The office fell silent.

Peace at last, thought Milne. Peace in which to contemplate the great pile of unread correspondence, policy papers and internal briefings piled high on his desk.

Peace to take the bureaucratic strain off Jeremy’s shoulders while he sat contemplating the great, sweeping socialistic policies which would propel him into government.

He pictured the red flag of communism being flown proudly over Downing Street. The Royal Family being evicted by Momentum activists chanting Jeremy’s name and Buckingham Palace being turned into the Palestinian embassy.

There would be no boredom for the likes of Burgon and Lammy in Jeremy Corbyn’s Britain. Every child would have their own state-provided talking Enver Hoxhe Teddy Ruxpin.
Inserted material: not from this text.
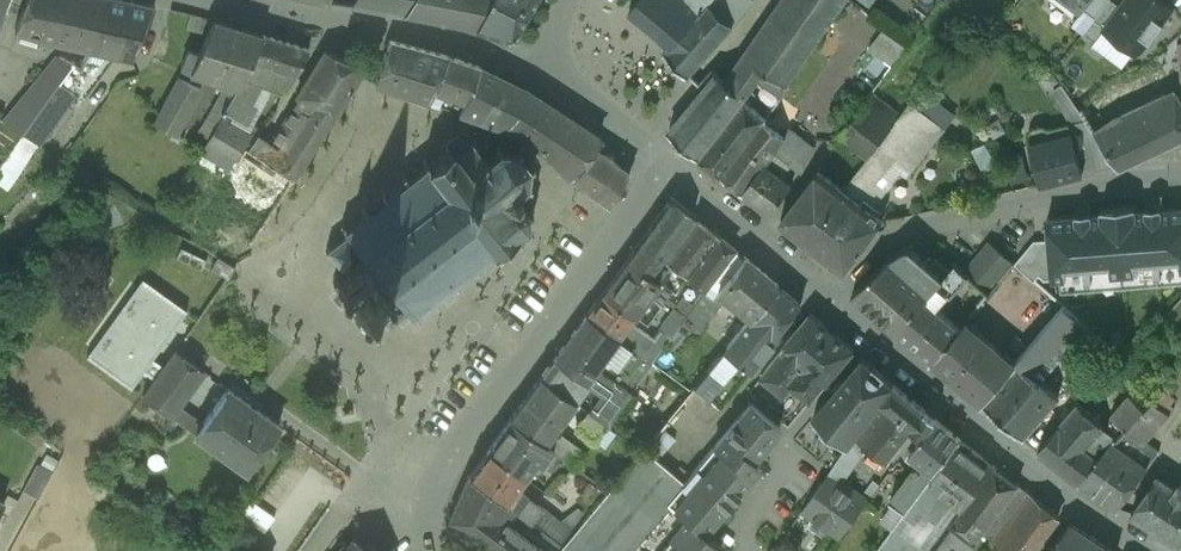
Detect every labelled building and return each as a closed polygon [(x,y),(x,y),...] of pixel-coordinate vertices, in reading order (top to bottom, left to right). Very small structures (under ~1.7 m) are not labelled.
[(8,0),(0,0),(0,27),(7,7),(6,7),(8,0)] [(103,0),(26,0),(15,30),(51,42),(89,49),(103,0)] [(154,5),(133,0),(103,0),(89,49),(81,69),(72,63),(50,93),(67,106),(75,95),(80,101),(113,56),(132,59),(154,5)] [(404,14),(410,0),(352,0),(350,4),(404,14)] [(457,24),(465,0),(410,0),(404,14),(457,24)] [(457,24),(474,28),(487,0),(465,0),(457,24)] [(474,28),(505,37),(516,32),(534,0),(487,0),(474,28)] [(629,13),(669,47),(671,48),(710,6),(708,4),(712,0),(639,0),(629,13)] [(671,48),(669,47),(664,53),(690,76),(735,25),(756,0),(724,0),(715,11),(710,6),(671,48)] [(726,78),(748,94),(765,69),(785,83),(845,0),(782,0),(726,78)] [(1081,13),(1091,0),(1064,0),(1081,13)] [(1105,30),(1136,53),(1141,50),(1148,41),(1149,43),(1164,24),(1162,22),(1172,9),(1160,0),(1127,0),(1105,30)] [(238,86),(262,35),(214,19),(198,54),(188,49),(180,67),(190,71),(218,80),(215,85),(223,89),(207,116),(216,122),(220,116),(224,109),(238,86)] [(883,26),(868,47),(892,64),(907,43),(883,26)] [(308,49),(262,35),(238,86),(224,109),(247,122),(266,86),(283,92),(296,73),(308,49)] [(426,101),(447,56),(389,40),(378,73),(374,83),(426,101)] [(364,69),(324,51),(297,95),(298,96),(268,142),(284,152),(288,146),(306,158),(364,69)] [(50,93),(72,63),(56,56),(3,120),(21,132),(38,144),(40,145),(46,137),(48,139),(71,108),(67,106),(50,93)] [(459,113),(480,67),(447,56),(426,101),(459,113)] [(568,179),(595,146),(600,138),(531,92),(480,67),(459,113),(527,137),(568,179)] [(704,90),(669,132),(699,158),(744,99),(746,97),(712,70),(699,85),(704,90)] [(200,88),(178,76),(152,122),(175,134),(200,88)] [(1119,168),(1180,141),(1180,99),(1176,90),(1117,116),(1094,131),(1119,168)] [(699,158),(723,177),(764,121),(766,117),(744,99),(699,158)] [(845,189),(806,242),(845,272),(884,219),(862,203),(896,159),(912,172),(946,128),(911,101),(845,189)] [(251,136),(220,116),(216,122),(198,150),(229,170),(245,146),(251,136)] [(10,149),(21,132),(3,120),(0,118),(0,142),(10,149)] [(746,195),(784,137),(764,121),(723,177),(746,195)] [(1041,185),(1083,174),(1070,124),(1049,130),(1043,126),(1033,128),(1028,137),(1041,185)] [(465,128),(442,145),(446,150),(429,163),(426,158),(422,162),(425,166),(409,179),(405,175),(401,178),(404,182),(387,196),(384,191),(379,195),(383,199),(380,201),(378,199),(368,207),(370,209),(368,211),(364,207),(360,210),(363,215),(347,227),(344,223),(340,226),(343,230),(343,231),(346,235),(331,247),(329,244),(326,246),(328,249),(325,252),(327,255),(330,253),(344,270),(338,275),(337,273),(333,276),(334,278),(333,279),(334,281),(332,283),(335,287),(337,285),(340,289),(336,288),(336,291),(339,292),(344,297),(348,303),(348,306),(351,307),(351,303),(354,307),(352,308),(355,312),(357,310),(359,312),(360,311),(362,313),(366,310),(364,308),(370,303),(384,321),(382,323),(384,326),(387,324),(389,327),(392,324),(390,321),(405,309),(411,316),(412,316),(415,320),(419,317),(416,313),(430,301),(434,306),(438,302),(434,298),(437,295),(440,298),(450,290),(448,287),(451,285),(455,289),(459,286),(455,281),(472,268),(475,273),(480,269),(476,265),(493,251),(497,256),(501,252),(498,248),(513,235),(517,240),(521,237),(517,232),(524,227),(530,230),(533,227),(530,222),(526,212),(532,210),(530,205),(524,208),(518,199),(521,195),(515,191),(523,183),(528,186),(530,182),(525,179),(526,167),(532,165),(531,161),(525,162),(518,152),(520,148),(516,145),(513,150),(501,148),(499,143),(495,144),(494,144),(484,152),(475,141),(476,135),(472,134),(472,137),(465,128)] [(790,128),(784,137),(746,195),(771,214),(793,185),(783,178),(793,164),(803,172),(814,153),(816,147),(814,147),(814,148),(790,128)] [(0,164),(0,184),(7,189),(38,144),(21,132),(10,149),(1,163),(0,164)] [(256,135),(247,148),(293,179),(306,158),(288,146),(284,152),(268,142),(256,135)] [(583,189),(608,206),(633,173),(601,150),(595,146),(568,179),(576,185),(583,189)] [(820,170),(781,222),(806,242),(845,189),(820,170)] [(672,198),(602,293),(633,316),(658,282),(648,274),(693,215),(672,198)] [(1180,270),(1176,209),(1049,217),(1053,278),(1180,270)] [(697,218),(665,260),(684,275),(717,234),(697,218)] [(733,248),(718,235),(686,278),(702,290),(733,248)] [(1015,264),(1014,263),(991,242),(966,270),(970,275),(991,292),(1015,264)] [(891,258),(854,294),(896,330),(945,277),(910,246),(905,248),(891,258)] [(749,319),(778,285),(744,255),(717,292),(749,319)] [(932,361),(934,360),(961,328),(937,308),(950,293),(952,296),(970,275),(966,270),(958,263),(945,277),(896,330),(932,361)] [(152,359),(186,311),(142,279),(87,356),(131,388),(143,371),(155,379),(163,367),(152,359)] [(749,319),(724,350),(748,369),(801,304),(778,285),(749,319)] [(633,316),(602,293),(585,315),(617,338),(633,316)] [(1164,317),(1177,328),(1180,324),(1180,299),(1164,317)] [(854,349),(811,313),(769,365),(760,377),(780,393),(789,381),(810,397),(822,388),(854,349)] [(617,338),(585,315),(540,376),(574,401),(587,384),(618,407),(637,381),(603,357),(617,338)] [(961,328),(934,360),(982,402),(1016,363),(967,321),(961,328)] [(718,348),(689,380),(704,394),(734,361),(718,348)] [(203,371),(175,351),(163,367),(155,379),(142,396),(170,417),(178,406),(203,371)] [(864,358),(814,416),(849,445),(855,436),(855,437),(894,383),(864,358)] [(1016,363),(982,402),(1024,438),(1060,396),(1032,373),(1017,362),(1016,363)] [(574,401),(540,376),(509,419),(551,450),(575,467),(585,452),(561,435),(558,439),(551,434),(574,401)] [(926,410),(894,383),(855,437),(849,445),(831,471),(845,481),(864,452),(860,450),(864,443),(888,462),(913,428),(926,410)] [(279,426),(227,389),(203,423),(195,434),(246,471),(279,426)] [(1116,435),(1080,482),(1118,509),(1160,451),(1145,442),(1171,413),(1155,399),(1126,429),(1118,437),(1116,435)] [(562,547),(562,550),(719,550),(721,548),(703,533),(750,477),(749,477),(759,466),(752,460),(780,428),(750,403),(683,483),(644,449),(562,547)] [(1079,403),(1039,450),(1080,482),(1116,435),(1118,437),(1126,429),(1112,415),(1109,429),(1079,403)] [(170,417),(195,434),(203,423),(178,406),(170,417)] [(925,466),(935,473),(960,438),(926,410),(913,428),(923,436),(909,454),(925,466)] [(551,450),(509,419),(486,451),(523,478),(536,461),(541,464),(551,450)] [(963,510),(996,466),(960,438),(935,473),(927,483),(953,503),(963,510)] [(523,478),(486,451),(469,474),(518,512),(530,522),(541,507),(516,488),(523,478)] [(37,463),(22,490),(38,499),(52,472),(37,463)] [(927,483),(935,473),(925,466),(921,471),(914,466),(890,498),(894,501),(907,510),(927,483)] [(969,550),(983,550),(991,540),(1029,491),(996,466),(963,510),(952,524),(975,542),(969,550)] [(845,481),(831,471),(802,511),(840,539),(869,499),(845,481)] [(489,549),(509,524),(518,512),(469,474),(468,475),(448,520),(489,549)] [(1180,483),(1177,488),(1158,476),(1132,514),(1180,545),(1180,543),(1180,483)] [(939,521),(953,503),(927,483),(907,510),(918,520),(925,511),(939,521)] [(1029,491),(991,540),(1005,550),(1033,550),(1061,515),(1042,501),(1029,491)] [(892,529),(895,526),(907,510),(894,501),(880,520),(892,529)] [(963,510),(953,503),(939,521),(925,511),(918,520),(907,510),(895,526),(928,550),(932,550),(952,524),(963,510)] [(1050,550),(1114,550),(1071,521),(1050,550)] [(489,549),(491,550),(545,550),(509,524),(489,549)] [(975,542),(952,524),(932,550),(969,550),(975,542)] [(876,550),(928,550),(895,526),(892,529),(876,550)] [(350,536),(340,550),(372,550),(350,536)]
It would be paradise. Jeremy’s paradise. And the paperwork was just another step towards this utopia. It no longer felt like a chore. It would be a privilege.

This peaceful reverie was, however, rudely broken as Lammy burst through the anteroom door and sprinted up to his desk.

“Mr Milne, Mr Milne,” he cried, a pronounced sense of panic in his voice. “Jeremy woke up and told us to come through and tell you that it’s happening again and something about needing Mark Kermode.”

He took a moment to catch his breath and continued.

“But you said not to make a noise so we didn’t open your auntie’s room door straight away in case we got into trouble but something started dripping out of Jeremy’s trouser leg and Richard slipped on it and he’s hurt his elbow and thinks it might be broken and now they’re both crying. But I was brave and didn’t start crying and came through to tell you that we need help, Mr Milne.”

With quiet resignation, Seumas Milne silently opened his desk drawer and retrieved a pair of rubber gloves and a packet of baby wipes.

“You and Richard better go back to your offices,” he mumbled, trudging towards the anteroom door.

Lammy watched him disappear through the door with an increasing look of horror on his face.

“Bu…but…Jeremy said we could borrow a one of his toys each…,” he whimpered, breaking down in tears. “I only had one shot with the bear and Richard got to make it talk twice.”

The sobs began shaking him to his core as he sunk to the floor next to Milne’s desk.

“This isn’t what I joined the Labourer Party for,” he burbled, curling up in a ball.